Hoping in God” is not some meaningless, trite religious slogan that belongs on a bumper sticker. In the theological language of our Christian tradition, it means this: Wherever the creative energies of life are concerned, there is always a Plan B. To elaborate using Christian language: there is no situation so bad, messed up, or complicated that God cannot bring good out of it. In other words, God can work with whatever we bring to the table. When things don’t go according to plan, God always has a Plan B (or C, D, E, F, G… and God’s alphabet never runs out of letters). You can’t mess your life up (and life can’t mess you up) so bad that God says, “I give up. You’re on your own.”

This kind of hope is not based on circumstances. This the hope that comes alive after all those other false hopes have died. This is hope after hope. This kind of hope, which is superior to simple optimism and more than just “pie in the sky in the sweet by and by”, keeps holding on when things don’t go according to plan. This kind of hope looks for the opportunity in the crisis and seeks out the creativity in the chaos of life. The hope that comes after hope says, in the words of civil rights activist Rev. Ralph Abernathy, “I don’t know what the future holds, but I know who holds the future.”

Hope in God transcends optimism over our circumstances.

This is the kind of hope that the author of Lamentations was talking about when he or she said, “the Lord is my portion… therefore I will hope in him.” Indeed, this is the hope that sustained the Jewish people during their time of struggle and slavery under the oppression of the Babylonian Empire. Their circumstances didn’t work out like they planned, but their hope stayed strong.
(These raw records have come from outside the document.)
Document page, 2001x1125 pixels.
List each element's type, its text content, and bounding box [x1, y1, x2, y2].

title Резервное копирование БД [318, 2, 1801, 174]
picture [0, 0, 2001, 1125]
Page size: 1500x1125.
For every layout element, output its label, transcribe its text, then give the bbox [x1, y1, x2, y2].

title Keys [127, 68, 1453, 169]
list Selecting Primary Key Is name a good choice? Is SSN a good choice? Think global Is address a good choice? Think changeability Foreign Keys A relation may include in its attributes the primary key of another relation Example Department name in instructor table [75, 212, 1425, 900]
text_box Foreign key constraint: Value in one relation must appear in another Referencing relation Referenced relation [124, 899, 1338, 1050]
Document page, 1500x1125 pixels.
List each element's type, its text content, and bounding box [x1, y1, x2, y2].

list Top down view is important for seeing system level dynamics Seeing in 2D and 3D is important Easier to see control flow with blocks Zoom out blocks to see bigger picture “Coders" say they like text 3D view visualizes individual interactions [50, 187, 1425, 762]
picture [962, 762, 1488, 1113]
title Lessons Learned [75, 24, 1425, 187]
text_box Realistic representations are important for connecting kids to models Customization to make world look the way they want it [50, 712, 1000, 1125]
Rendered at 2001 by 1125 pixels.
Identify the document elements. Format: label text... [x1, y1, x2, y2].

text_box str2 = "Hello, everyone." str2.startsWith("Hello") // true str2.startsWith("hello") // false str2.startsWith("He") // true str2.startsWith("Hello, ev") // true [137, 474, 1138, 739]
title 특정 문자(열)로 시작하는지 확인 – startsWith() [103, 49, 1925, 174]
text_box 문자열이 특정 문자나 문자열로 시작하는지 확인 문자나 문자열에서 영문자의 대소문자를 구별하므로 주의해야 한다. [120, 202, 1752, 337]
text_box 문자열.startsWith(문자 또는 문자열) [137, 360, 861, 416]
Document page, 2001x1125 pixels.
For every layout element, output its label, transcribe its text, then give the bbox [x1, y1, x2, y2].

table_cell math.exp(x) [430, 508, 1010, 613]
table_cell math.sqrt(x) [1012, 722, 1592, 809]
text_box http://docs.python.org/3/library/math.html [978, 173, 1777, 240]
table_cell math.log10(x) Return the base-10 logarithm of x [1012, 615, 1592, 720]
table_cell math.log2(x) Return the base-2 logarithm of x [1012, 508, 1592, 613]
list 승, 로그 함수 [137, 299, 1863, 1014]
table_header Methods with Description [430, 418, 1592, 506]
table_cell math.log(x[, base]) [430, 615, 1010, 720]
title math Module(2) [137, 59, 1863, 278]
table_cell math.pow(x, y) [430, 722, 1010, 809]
During their half century in exile, the faith of the Jewish people grew, changed, and adapted. It was during this time that they first became monotheists. Until then, they had believed in many gods, but reserved special loyalty for YHWH as their tribal patron deity. During the Babylonian Exile, they came to believe that there is really only one God who created and sustains the whole earth. This belief in one God helped sustain their faith while the Babylonians claimed that their god Marduk had beaten YHWH in battle. Likewise, their religious tradition adapted to its new situation in exile. Instead of priests making sacrifices in the Jerusalem temple, the people gathered weekly in houses of prayer, called synagogues, to study the Torah under the guidance of teachers called rabbis. This is the basic form of Judaism that continues to exist in the world today. Their suffering during the Babylonian Exile gave the Jewish people the spiritual tools that would go on to shape their faith (and ours) for thousands of years to come.

As it is with our Jewish neighbors, so it is with us. Our hope in God is a hope that begins to dawn “ten minutes after all is hopeless”. It is a hope that is not dependent on our circumstances. It is a hope that continually says, “Where God is concerned, there is always a Plan B.” It is a hope that says, “I don’t know what the future holds, but I know who holds the future.”

That kind of hope has the power to strengthen us for the journey and sustain us through whatever life brings our way.